Can a storm of financial innovation save Africa’s wild places?

They may not yet have the sex appeal of electric vehicles. But “biodiversity credits” – currently emerging across the continent – appear similarly vibrant and futureful. What they are: Financial instruments aimed at conserving or restoring specific bits of nature. Carbon credits, now two decades old, at times already include similar aspects. But mostly they’re an add-on rather than being core to the instrument. Bio-credits are now rapidly splitting from the carbon markets, differing in aim. Carbon credits focus on direct climate impact, for example on reducing CO2, while bio-credits aim to sustain diversity in nature, benefitting climate indirectly. This could be rocket fuel for conservation efforts, especially in Africa. Read more

The market: Experts see bio-credits becoming standalone, tradable assets within 2-3 years.

  • They’re projected to be worth $2 billion by 2030 (similar to carbon markets today). 

  • By 2050, demand for bio-credits is estimated to reach up to $180 billion a year.

Tip of the iceberg: A frenzied race is underway to set standards, develop crediting frameworks and influence outcomes.

  • Cooperation as well as competition is bringing together NGOs and consultancies in various settings.

  • Big names include McKinsey, Dalberg and Crossboundary, as well as the World Economic Forum and The Nature Conservancy. 

  • Standard setters from carbon markets are also involved, including Verra, Plan Vivo, Gold Standard and Social Carbon. 

  • And last but far from least, successful carbon credit developers: SouthPole, Green Collar, Terrasos, Nature Credit, Wilderlands and more.

On the ground: Perhaps the most interesting work is done at individual project level. Dozens of initiatives are pioneering or trialling solutions (see our map and cheat sheet).  

Shovels to miners: On the periphery of the emerging bio-credit sector, specialist service providers are setting up shop. 

  • Baotree offers tracking using mobile technology, bridging on-the-ground data collection with monitoring across portfolios of projects.

  • AirImpact builds comprehensive monitoring platforms to scale conservation efforts, with a focus on transparency and community engagement. 

  • BIRA, the “Biodiversity Investments—Researcher & Accelerator” is Africa’s first accelerator for biodiversity credit projects. 

Main drivers: Why the rush? Biodiversity markets aim to solve three problems: Generate capital for conservation, change harmful behaviour and boost local stewards of nature.

First, conservation capital: A big funding gap is limiting efforts to protect wild places.

  • Nature globally needs up to $1 billion by 2030. 

  • Actual funding today is perhaps $150 billion.

  • The public sector historically contributed 80% of funding but can no longer cope.

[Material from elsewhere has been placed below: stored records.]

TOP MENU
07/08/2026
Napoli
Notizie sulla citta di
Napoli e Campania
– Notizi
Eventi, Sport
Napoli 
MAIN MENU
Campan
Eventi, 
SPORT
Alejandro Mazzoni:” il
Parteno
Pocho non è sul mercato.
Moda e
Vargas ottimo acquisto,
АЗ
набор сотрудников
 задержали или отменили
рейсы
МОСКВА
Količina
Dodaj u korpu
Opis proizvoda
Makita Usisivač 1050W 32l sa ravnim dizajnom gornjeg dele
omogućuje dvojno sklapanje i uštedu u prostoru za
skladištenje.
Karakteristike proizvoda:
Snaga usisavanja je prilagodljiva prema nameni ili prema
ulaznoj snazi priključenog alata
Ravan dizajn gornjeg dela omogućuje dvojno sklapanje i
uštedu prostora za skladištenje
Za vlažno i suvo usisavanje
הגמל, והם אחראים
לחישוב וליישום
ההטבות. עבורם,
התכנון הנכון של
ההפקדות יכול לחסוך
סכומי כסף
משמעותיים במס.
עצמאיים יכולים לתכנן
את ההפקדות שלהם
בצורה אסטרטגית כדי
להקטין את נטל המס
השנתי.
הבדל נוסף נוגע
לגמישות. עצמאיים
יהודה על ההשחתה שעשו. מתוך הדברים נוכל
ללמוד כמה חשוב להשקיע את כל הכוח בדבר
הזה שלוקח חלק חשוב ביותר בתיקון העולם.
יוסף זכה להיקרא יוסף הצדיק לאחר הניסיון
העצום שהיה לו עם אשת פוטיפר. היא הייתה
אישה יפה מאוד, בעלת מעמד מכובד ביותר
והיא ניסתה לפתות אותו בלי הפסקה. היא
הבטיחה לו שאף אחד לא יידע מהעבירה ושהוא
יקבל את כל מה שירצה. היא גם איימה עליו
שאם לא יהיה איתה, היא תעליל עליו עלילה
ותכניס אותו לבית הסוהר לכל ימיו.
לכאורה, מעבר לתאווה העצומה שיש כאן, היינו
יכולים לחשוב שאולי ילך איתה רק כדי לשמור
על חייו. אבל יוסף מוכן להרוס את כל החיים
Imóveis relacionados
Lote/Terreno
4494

To fill the gap: The private sector is called on to scale financing for nature beyond philanthropy. Likely investors include: 

  • Financial institutions: Banks, insurers, pension funds

  • Polluters: Car makers, airlines, property developers

Second, behavior change: Another goal is to make biodiversity destruction expensive. 

  • If the survival of a species has financial benefits, business is expected to shift towards more nature-positive products, services and processes. 

Third, equity: Indigenous peoples & local communities need a bigger stake in conservation.

  • Bio-credits will give them additional ownership in their native landscapes. 

  • Sharing rewards with nature’s stewards will benefit general ecosystem health.

Litmus test: Like EVs, bio-credits are a fast developing pillar of the green economy. 

  • Within three years, we should know if they really will be a major new asset class.

  • This would undoubtedly be a win for conservation.  

Yes but: Nascent markets are exciting yet do not always thrive (remember crypto?)

  • Countless proprietary biodiversity methodologies are in development.

  • No single global standard has emerged – yet.

  • Is one even desirable, or should credits remain individual and proprietary?

  • The answer may dictate who will be the commercial winners.